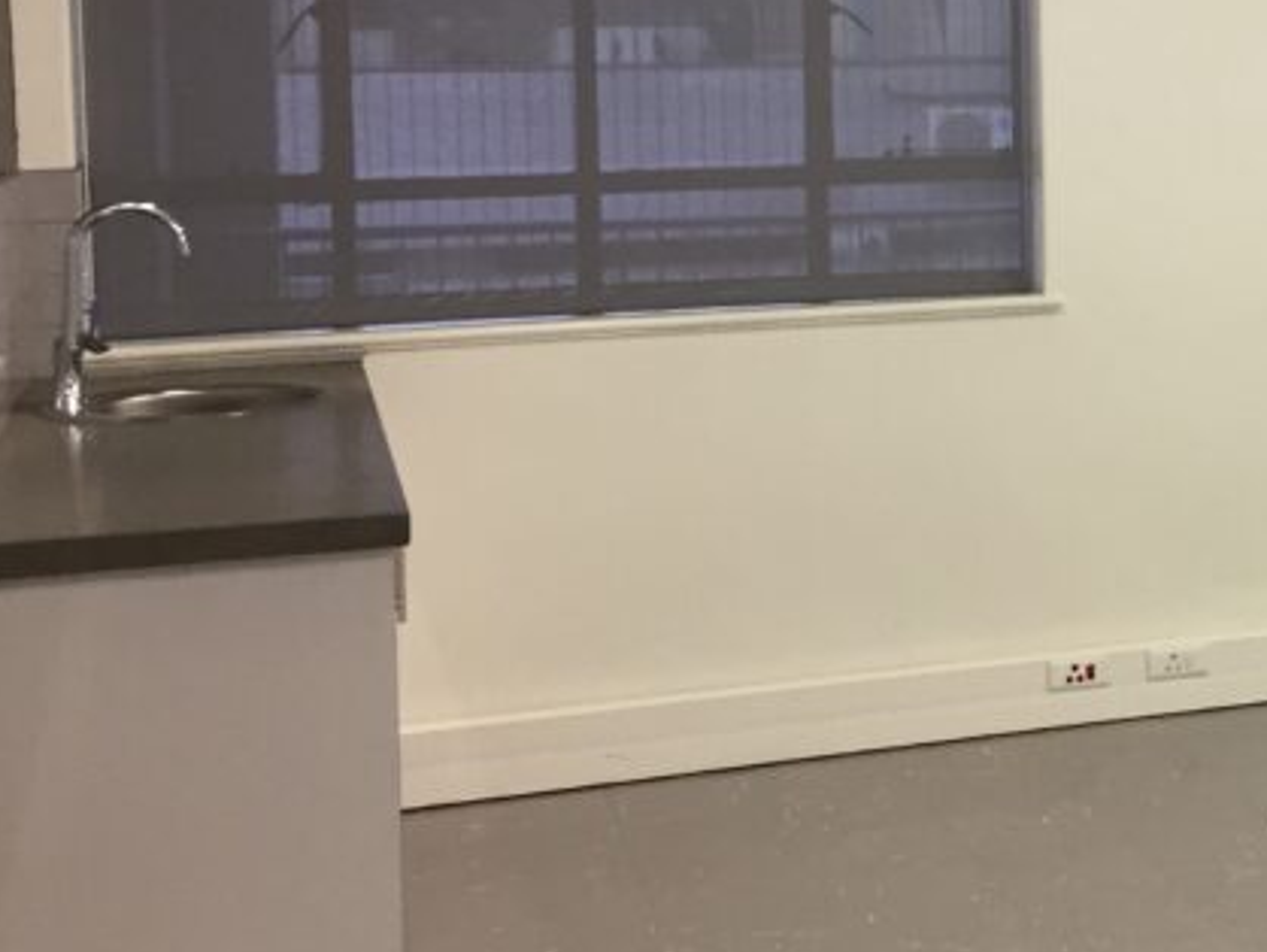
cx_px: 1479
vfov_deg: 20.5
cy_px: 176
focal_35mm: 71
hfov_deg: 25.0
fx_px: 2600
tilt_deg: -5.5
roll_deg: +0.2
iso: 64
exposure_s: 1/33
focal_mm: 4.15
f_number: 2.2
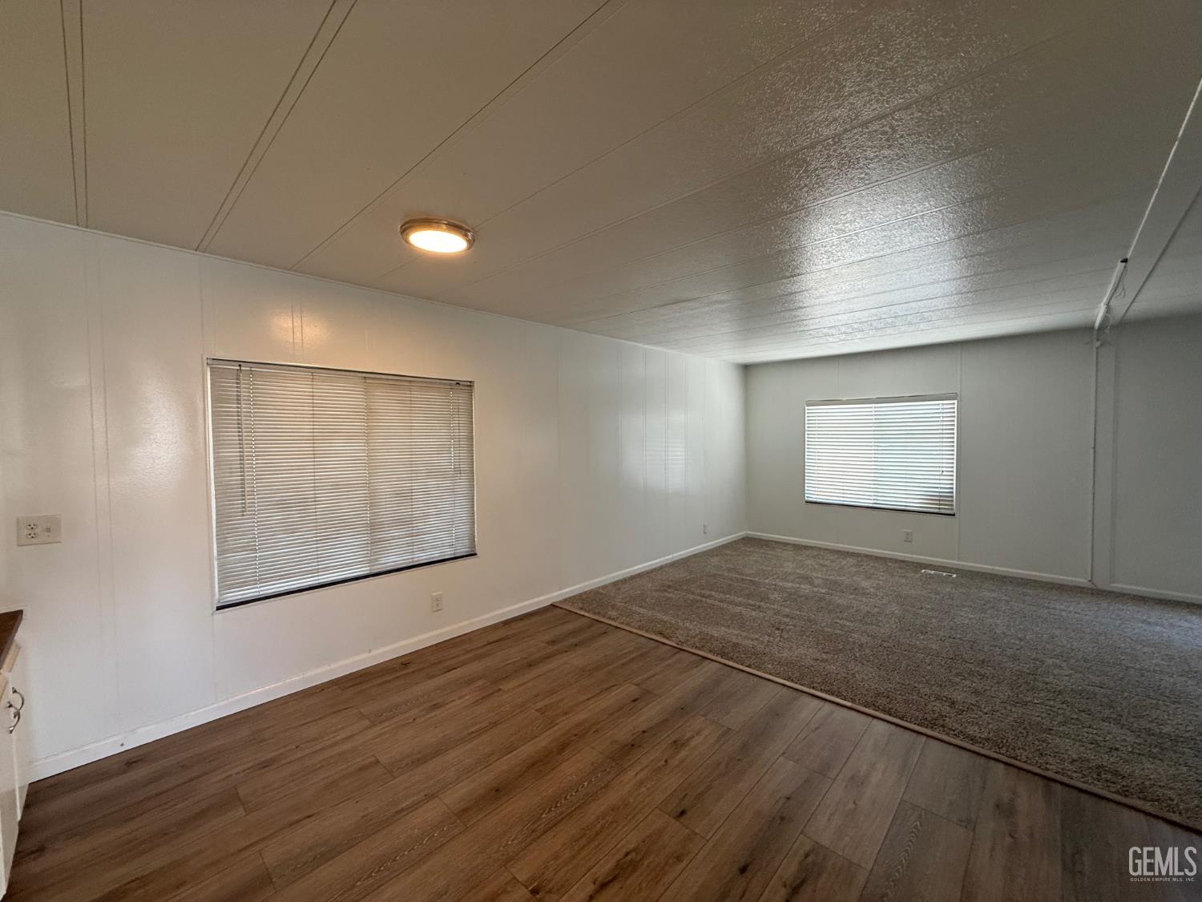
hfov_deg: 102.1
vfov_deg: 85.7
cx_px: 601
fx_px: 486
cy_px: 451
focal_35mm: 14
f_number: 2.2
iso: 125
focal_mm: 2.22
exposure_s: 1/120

....................

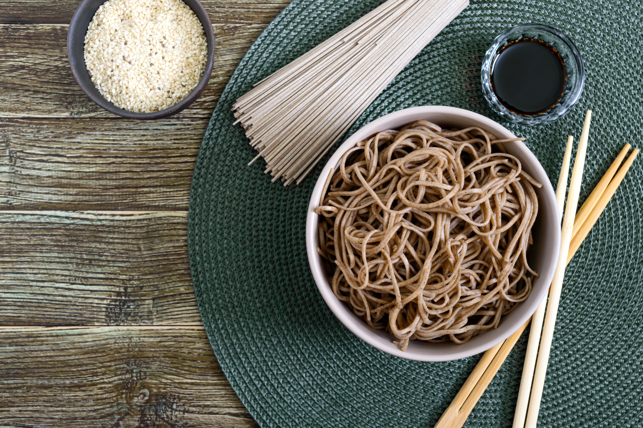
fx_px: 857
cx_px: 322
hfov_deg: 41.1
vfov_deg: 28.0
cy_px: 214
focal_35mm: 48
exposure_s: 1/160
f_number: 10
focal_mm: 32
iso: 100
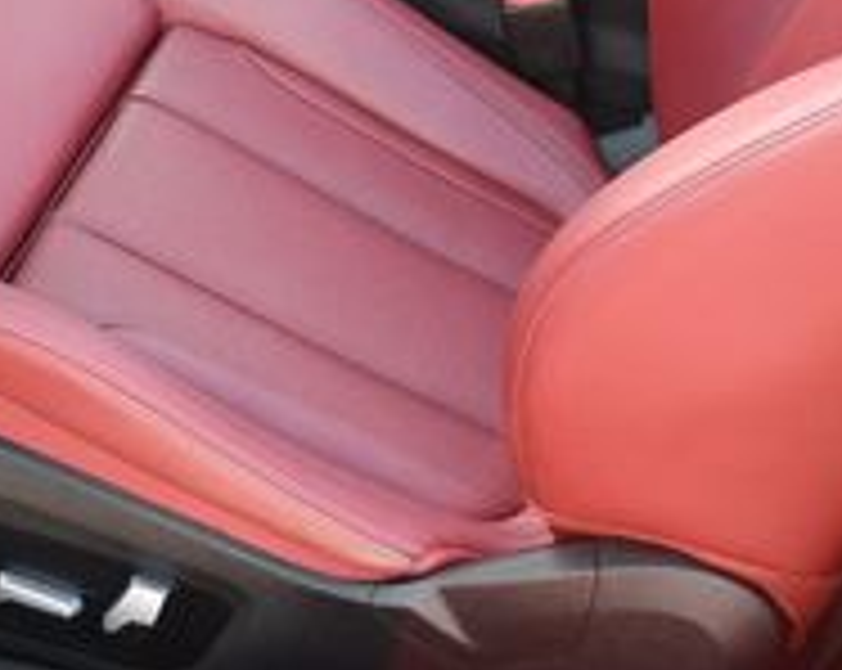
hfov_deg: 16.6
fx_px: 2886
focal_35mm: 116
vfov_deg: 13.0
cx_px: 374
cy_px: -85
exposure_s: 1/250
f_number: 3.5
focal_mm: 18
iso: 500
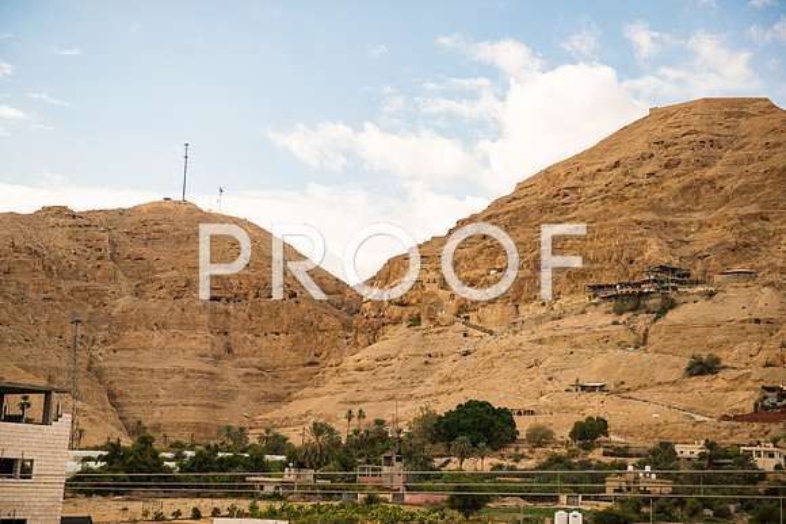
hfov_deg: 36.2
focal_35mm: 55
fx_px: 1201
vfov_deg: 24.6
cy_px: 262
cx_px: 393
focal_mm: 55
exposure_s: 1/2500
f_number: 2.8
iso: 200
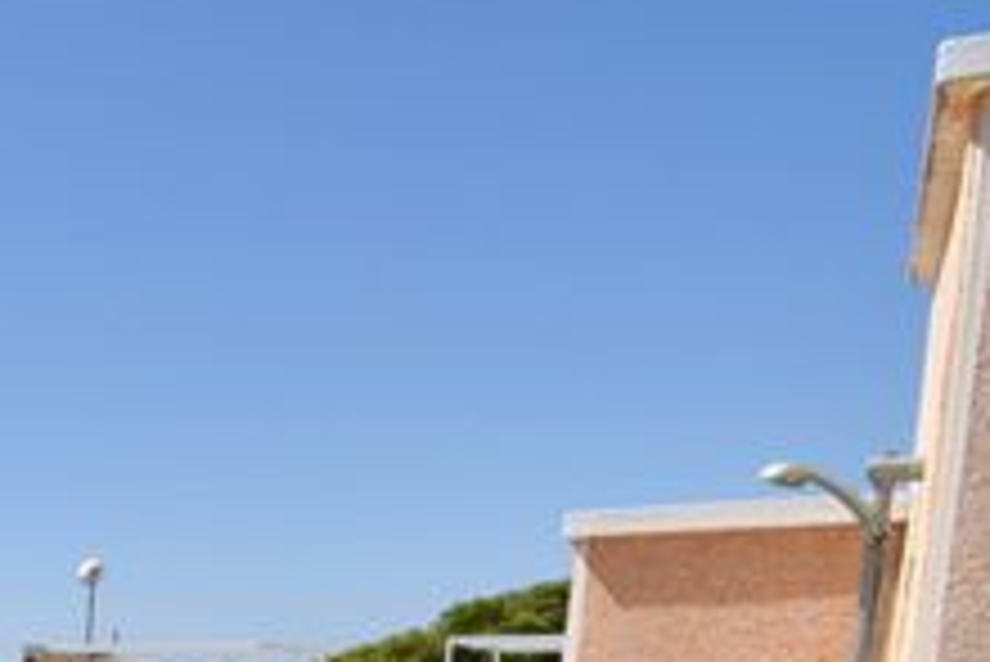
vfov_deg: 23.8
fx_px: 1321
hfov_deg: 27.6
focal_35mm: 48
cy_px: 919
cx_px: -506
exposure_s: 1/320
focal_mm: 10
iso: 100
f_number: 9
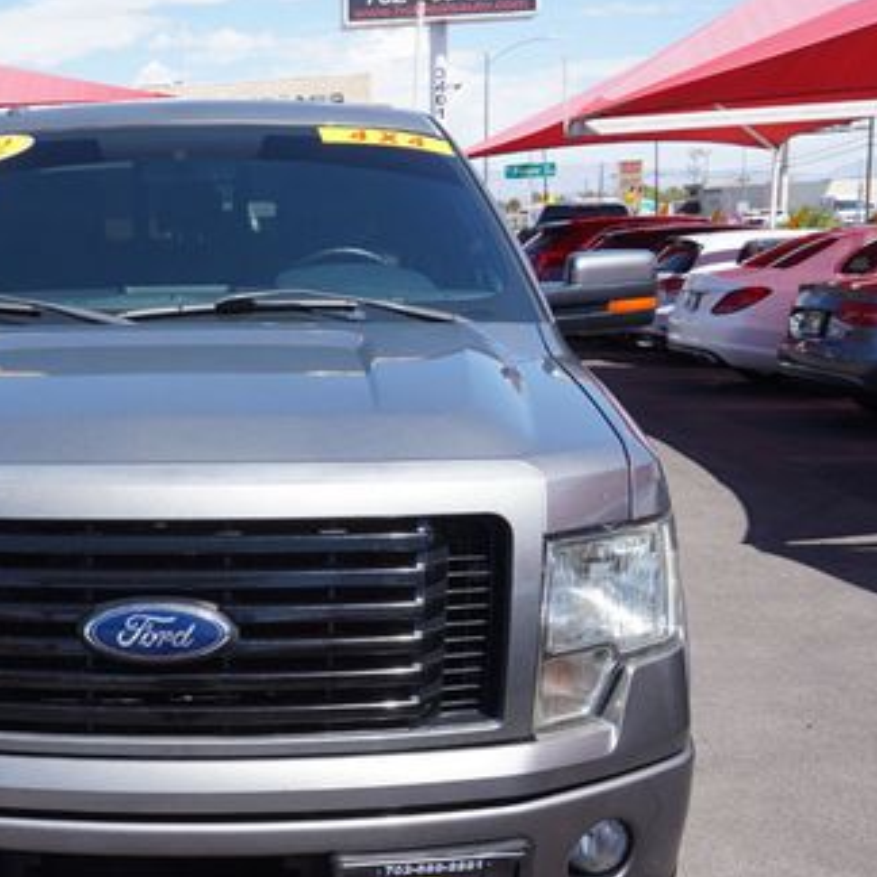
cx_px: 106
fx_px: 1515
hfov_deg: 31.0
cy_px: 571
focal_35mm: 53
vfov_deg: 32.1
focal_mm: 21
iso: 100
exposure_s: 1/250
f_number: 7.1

....................

» ASSIGNMENT
Among the entries above, locate the line with "cx_px: 1479" and the line with "exposure_s: 1/120". Give those two lines and all lines between them again, exactly, leaving out the pictures.

» RESULT
cx_px: 1479
vfov_deg: 20.5
cy_px: 176
focal_35mm: 71
hfov_deg: 25.0
fx_px: 2600
tilt_deg: -5.5
roll_deg: +0.2
iso: 64
exposure_s: 1/33
focal_mm: 4.15
f_number: 2.2
hfov_deg: 102.1
vfov_deg: 85.7
cx_px: 601
fx_px: 486
cy_px: 451
focal_35mm: 14
f_number: 2.2
iso: 125
focal_mm: 2.22
exposure_s: 1/120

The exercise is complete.